For biopharma companies, it can be far more profitable to treat a disease than cure it. The traditional business model largely relies on the delivery of chronic therapies that slow disease progression and/or alleviate symptoms for patients with serious medical conditions. But the business model for curative therapeutics is different, and runs counter to this and many other industries where a successful product commonly leads to more customers and bigger profits. In biopharma, successful curative therapies can erode their customer base and, ideally, completely eliminate their need.
Near-term costs vs. long-term savings
Typically under the existing reimbursement model, health plans incur costs when a pharmaceutical treatment is administered, regardless of when value is realized by the patient or the health care system. But that model often doesn’t work for high-cost curative therapies where the value lies in the avoidance of future medical expenses over several years. In the US commercial insurance market, members might switch carriers every few years. While future medical complications related to a disease could be avoided, the savings might not be realized by the health plan that paid for the curative treatment. Additionally, the bolus of patients treated during the earlier years of a curative therapy could strain health plan budgets, regardless of whether the manufacturer deems the price justified based on the value delivered through long-term outcomes.

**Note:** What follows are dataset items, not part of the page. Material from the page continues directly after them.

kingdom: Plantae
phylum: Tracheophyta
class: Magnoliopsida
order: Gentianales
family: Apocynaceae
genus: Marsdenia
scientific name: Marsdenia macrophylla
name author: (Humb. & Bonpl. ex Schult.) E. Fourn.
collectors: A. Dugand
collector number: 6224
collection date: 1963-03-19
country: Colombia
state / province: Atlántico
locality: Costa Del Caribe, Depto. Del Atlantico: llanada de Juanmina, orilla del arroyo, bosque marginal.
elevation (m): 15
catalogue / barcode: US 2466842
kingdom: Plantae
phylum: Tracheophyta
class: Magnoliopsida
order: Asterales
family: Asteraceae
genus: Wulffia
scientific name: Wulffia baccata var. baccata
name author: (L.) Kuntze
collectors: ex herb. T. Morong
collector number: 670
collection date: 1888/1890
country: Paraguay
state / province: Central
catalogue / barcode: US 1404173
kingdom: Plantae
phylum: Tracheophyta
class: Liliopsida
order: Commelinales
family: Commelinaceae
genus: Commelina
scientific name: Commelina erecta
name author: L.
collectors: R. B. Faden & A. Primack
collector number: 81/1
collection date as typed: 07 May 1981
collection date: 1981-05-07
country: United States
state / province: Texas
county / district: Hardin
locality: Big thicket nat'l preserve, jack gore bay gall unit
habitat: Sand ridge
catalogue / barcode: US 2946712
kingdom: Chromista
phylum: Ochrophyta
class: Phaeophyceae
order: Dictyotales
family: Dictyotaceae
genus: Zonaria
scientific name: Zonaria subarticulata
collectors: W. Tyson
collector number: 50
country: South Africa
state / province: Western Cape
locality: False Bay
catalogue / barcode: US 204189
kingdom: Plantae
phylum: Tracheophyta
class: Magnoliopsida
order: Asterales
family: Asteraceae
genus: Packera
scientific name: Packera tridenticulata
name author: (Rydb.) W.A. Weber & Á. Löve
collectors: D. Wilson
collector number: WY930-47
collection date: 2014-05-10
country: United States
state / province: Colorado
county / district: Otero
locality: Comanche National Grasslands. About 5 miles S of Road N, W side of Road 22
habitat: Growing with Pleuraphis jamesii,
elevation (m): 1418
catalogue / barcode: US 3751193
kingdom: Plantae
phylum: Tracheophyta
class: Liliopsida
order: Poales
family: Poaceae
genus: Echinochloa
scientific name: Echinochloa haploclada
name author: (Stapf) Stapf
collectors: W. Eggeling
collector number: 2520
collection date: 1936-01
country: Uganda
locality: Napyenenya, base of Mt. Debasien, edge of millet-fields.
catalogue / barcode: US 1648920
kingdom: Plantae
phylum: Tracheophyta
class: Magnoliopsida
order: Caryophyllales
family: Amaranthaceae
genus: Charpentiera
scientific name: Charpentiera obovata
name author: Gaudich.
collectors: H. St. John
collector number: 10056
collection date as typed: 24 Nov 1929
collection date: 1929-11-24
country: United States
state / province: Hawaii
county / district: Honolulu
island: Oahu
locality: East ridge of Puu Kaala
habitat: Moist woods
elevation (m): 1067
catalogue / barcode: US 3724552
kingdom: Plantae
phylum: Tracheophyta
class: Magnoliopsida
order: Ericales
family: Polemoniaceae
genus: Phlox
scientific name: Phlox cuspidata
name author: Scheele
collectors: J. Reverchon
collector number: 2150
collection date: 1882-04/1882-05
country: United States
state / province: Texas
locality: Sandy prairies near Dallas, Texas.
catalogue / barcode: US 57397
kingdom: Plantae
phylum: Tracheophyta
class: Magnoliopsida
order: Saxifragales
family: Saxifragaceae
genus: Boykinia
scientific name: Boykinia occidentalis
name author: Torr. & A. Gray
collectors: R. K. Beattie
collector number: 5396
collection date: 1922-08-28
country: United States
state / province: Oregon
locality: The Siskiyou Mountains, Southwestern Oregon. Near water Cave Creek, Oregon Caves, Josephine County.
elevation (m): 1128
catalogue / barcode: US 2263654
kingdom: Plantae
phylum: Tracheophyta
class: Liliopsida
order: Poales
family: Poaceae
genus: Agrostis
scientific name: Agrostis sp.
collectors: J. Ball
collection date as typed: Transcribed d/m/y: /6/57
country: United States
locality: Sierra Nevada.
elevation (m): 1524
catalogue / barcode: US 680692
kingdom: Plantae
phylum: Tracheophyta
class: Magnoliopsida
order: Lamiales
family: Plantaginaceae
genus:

Case in point: Hepatitis C is largely an asymptomatic disease that can be managed effectively for years. But at some point, the patient might develop cirrhosis or liver cancer, which could create the need for a transplant. When it reached the market a couple years ago, Sovaldi, Gilead Science’s cure for chronic Hepatitis C, faced intense pricing scrutiny and pushback from health plans due to the short-term cost of about $1,000 a pill.1 As a result, the manufacturer offered steep discounts (e.g., about 45 percent for some private commercial payers).2
More extreme examples might be on the horizon. As of November 2016, there were more than 150 life sciences companies originating trials in gene and cell therapies. It is premature to assume that all of these will be curative, but it is conceivable that a non-trivial share will be. Health plans will likely need to weigh the short-term costs of the therapies against the long-term savings. For example, treating a hemophilia patient costs a health plan on average $150,000 a year. A breakthrough therapy might cure the condition and improve the patient’s quality of life, but it also could carry a price-tag of $1 million. While high at first-blush, the potential savings over 20-30 years could quickly dwarfs the upfront costs.
What can we learn from other industries?
To commercialize breakthrough medicines once they are developed, we might need to consider financial models used by other industries. Let’s look at the housing market. When you get a mortgage, the lender is providing you with an upfront lump sum and you have an obligation to pay back that loan over a defined period of time. If the lender decides to sell your mortgage on a secondary market, your payments transfer to the new debt holder.
While not exactly analogous, if we move that model to health care, we could develop a system where the obligation to pay for a curative therapy could be transferred across as patients switch insurers. Under such a model, Insurer A covers the full cost of the therapy in year-one. In year-two, the patient changes jobs and transitions to Insurer B. A breakthrough reimbursement model might require Insurer B to reimburse Insurer A 50 percent of the cost of the therapy. In year-three, Insurer B might be able to recoup part of that reimbursement. The cost could be spread out over several years across two or more health plans based on the value that has been delivered to the system through the avoidance of long-term costs.
For this model to succeed, health plans would likely need to track the outcomes of the patient over an extended period, and will likely require greater data transparency and interconnectivity than we have today. Additionally, the analytics and modeling required may already exist outside of the industry and be accelerated through novel partnerships. For inspiration, we can look to the partnership in 2010 between Roche and Swiss Re, a global wholesale reinsurer, to enable Chinese insurers to offer coverage for best-in-class cancer therapeutics that patients wouldn’t otherwise have been able to afford. What other novel players could potentially step in to accelerate change in the health care system?
The landscape for curative therapies is rapidly changing, but the reimbursement system will likely need to keep pace if biopharma companies are to succeed. Breakthrough reimbursement models likely need to be developed that allow health plans to connect short-term payment to long-term savings.
PS: If you are headed to the BIO International Convention in San Diego, we’ll be discussing this topic in-depth during the “Breakthrough Business Models for Breakthrough Therapies” panel on Tuesday, June 20 from 4:15-5:15 pm. I hope to see you there.
1 In practice, transformative therapies are often only efficacious for a portion of the population they intend to treat, and this introduces ‘gray area’ around this definition and adds complexity in patient selection and demonstrating cost effectiveness.
2 One time course of therapy does not have to be a single dose; it may involve, for example, an 8-week course of treatment.